**TASK REQUIREMENTS**
1) Who reviewed the novel in the book review of Faded Coat of Blue?
2) Quote the book review of Faded Coat of Blue word for word, starting at "So begins Faded" and ending at "they are flip.".
3) Write the next few sentences of the book review of Faded Coat of Blue, picking up after its final sentence.

**READING TEXT**
* * *

FADED COAT OF BLUE
By Owen Parry
Avon. 338 pp. $23
Reviewed by Ken Ringle
"A sentry with troubled bowels discovered the body. A shock it must have been for the boy. He fired off his rifle and the Good Lord knows what else, then ran up through the mud and fog to his camp. I do not fault the lad, you understand. A . . . boy new to service, touched with sickness and the autumn chill upon him, such a one might be forgiven a wallop of fear when he tumbles over a dead officer in the pursuit of a winkle of privacy."
So begins Faded Coat of Blue, Owen Parry's immensely rewarding novel of Civil War Washington. At first glance it promises to be just another period whodunit -- a murder mystery dressed up with the academically trendy mutton-chop whiskers of 19th-century social history. But Parry has aimed far higher than that, and before he's through he's led us through a genuine novel of ideas: a provocative examination of moral values and history as irresistibly readable as George MacDonald Fraser's "Flashman" books but as serious as they are flip.

* * *

**ENTRIES**
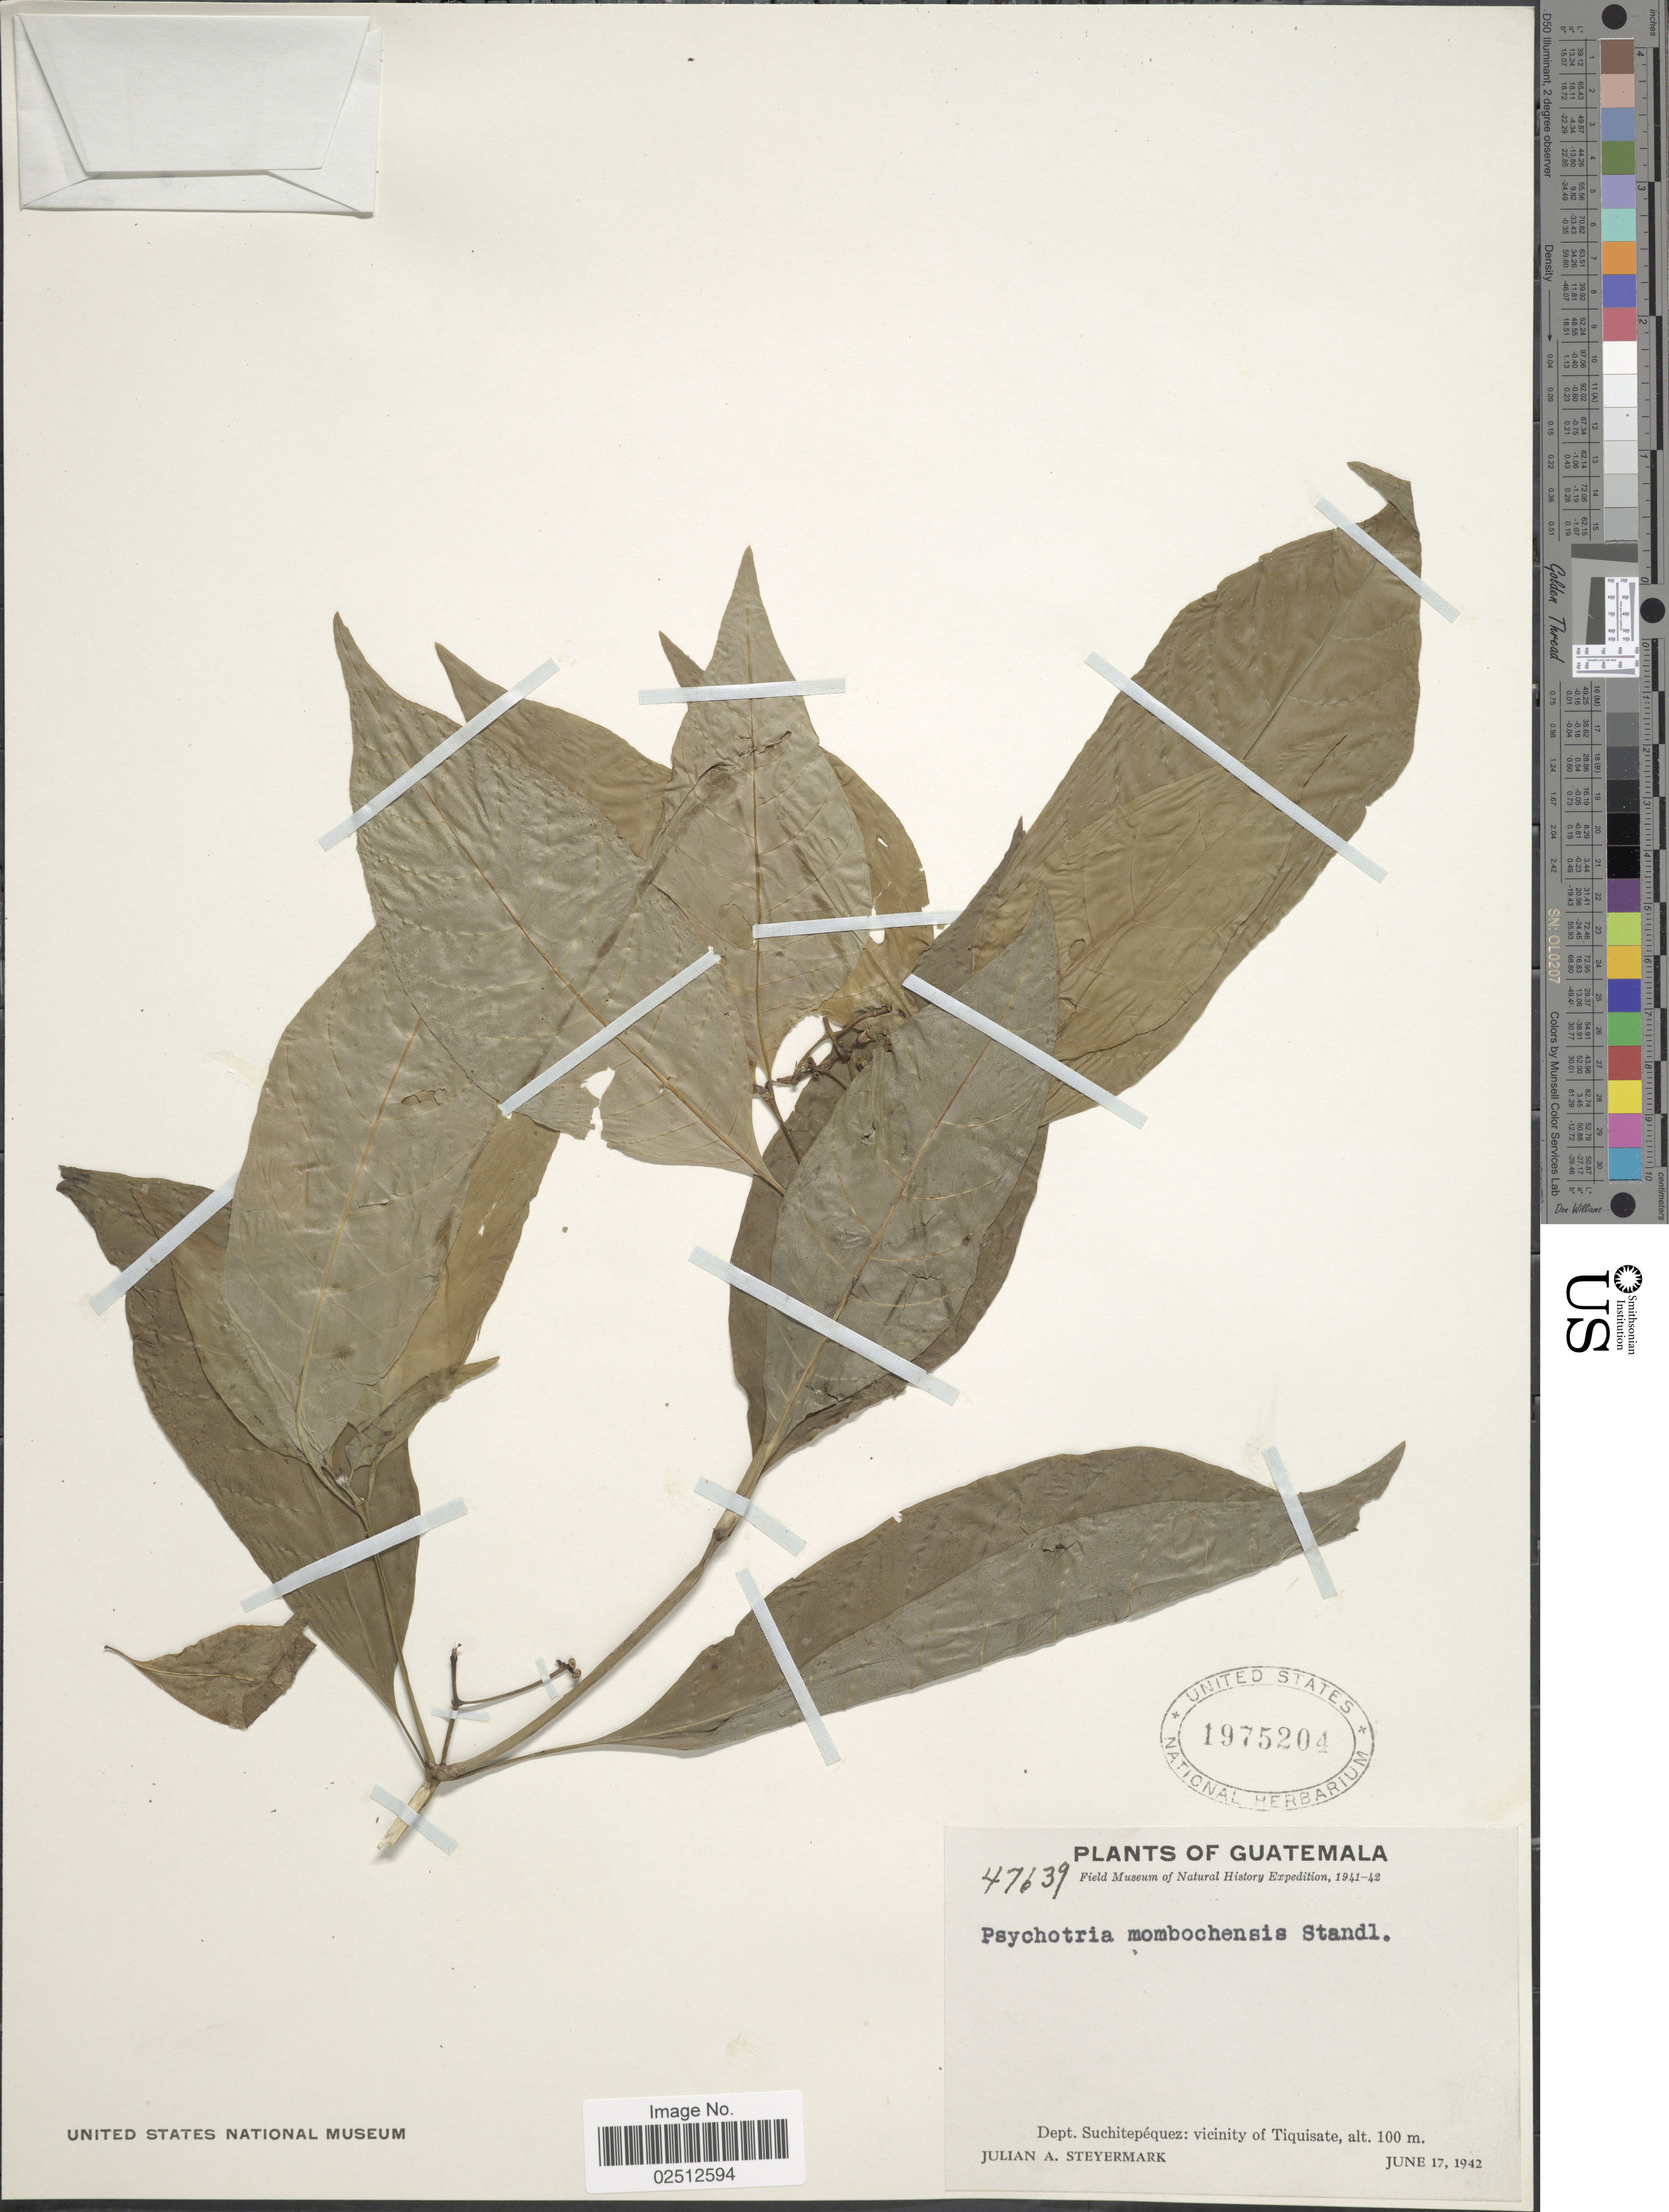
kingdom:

* * *

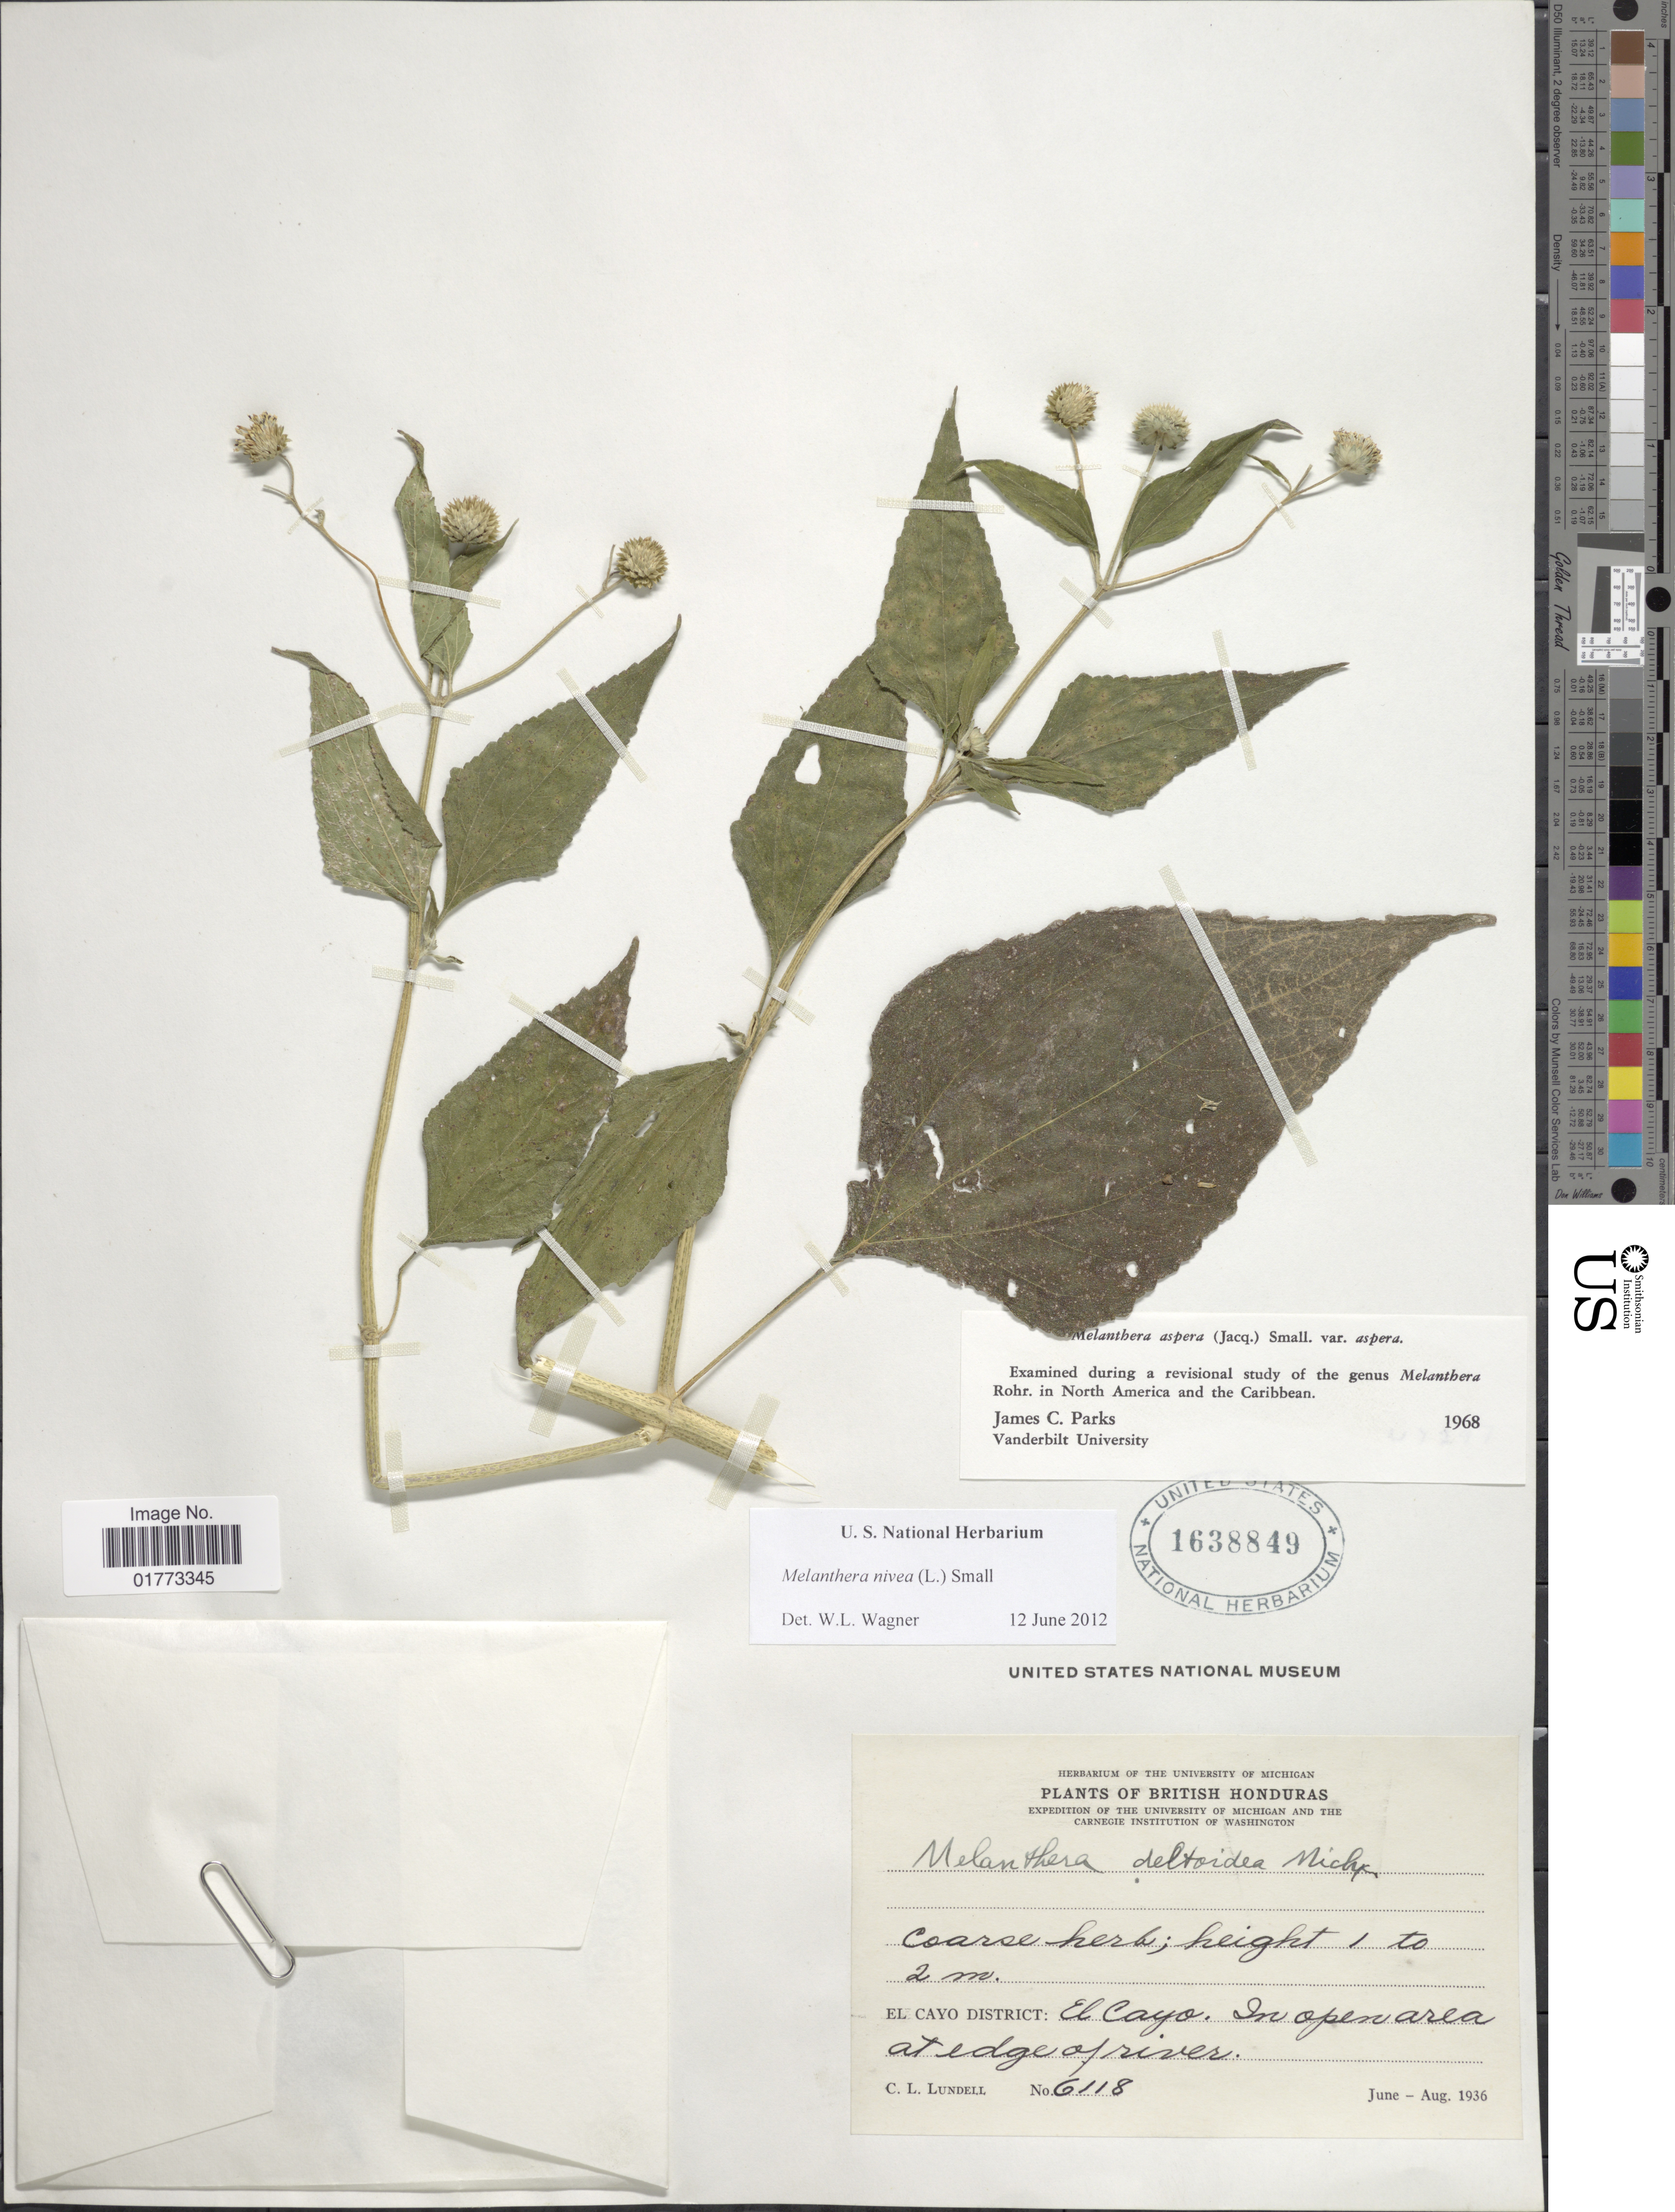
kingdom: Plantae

* * *

**ANSWERS FOR THE EXERCISE**
1) Ken Ringle

2)
So begins Faded Coat of Blue, Owen Parry's immensely rewarding novel of Civil War Washington. At first glance it promises to be just another period whodunit -- a murder mystery dressed up with the academically trendy mutton-chop whiskers of 19th-century social history. But Parry has aimed far higher than that, and before he's through he's led us through a genuine novel of ideas: a provocative examination of moral values and history as irresistibly readable as George MacDonald Fraser's "Flashman" books but as serious as they are flip.

3)
The superficial vehicle for his story is the search for the killer of Anthony Fowler, a physically beautiful, socially prominent young abolitionist found shot to death mysteriously in a Union camp south of the Potomac in the first autumn of the Civil War. The real story of the book, however, is that of its narrator, a diminutive Welsh-born Union soldier named Abel Jones. Jones has immigrated to America after service with Queen Victoria's army in the Indian Mutiny, and his moral turmoil over that ghastly bloodbath and its equally ghastly reprisals has led him to a lonely search for duty worthy of the liberating democratic promise of his adopted homeland.
He's a wonderfully improbable protagonist, a consummate professional soldier now reduced to supply clerk after being crippled by a runaway wagon while trying to rally his fleeing troops during the Union debacle at Bull Run. He's chosen by Gen. George McClellan, leader of the Union Army, to solve Fowler's murder before abolitionist zealots can make the charismatic young man a martyr and turn the war into an anti-slavery crusade that would make negotiated restoration of the Union impossible.
But as Jones plies his Victorian earnestness through the thorny political thickets of Washington, he finds himself decoyed and manipulated at every turn. He loathes slavery but finds abolitionists self-righteous, deceitful and hypocritical. He lionizes McClellan but finds himself betrayed by the little general's deviousness. He hates war profiteering but discovers some profiteers more honest and humane than many of his own leaders.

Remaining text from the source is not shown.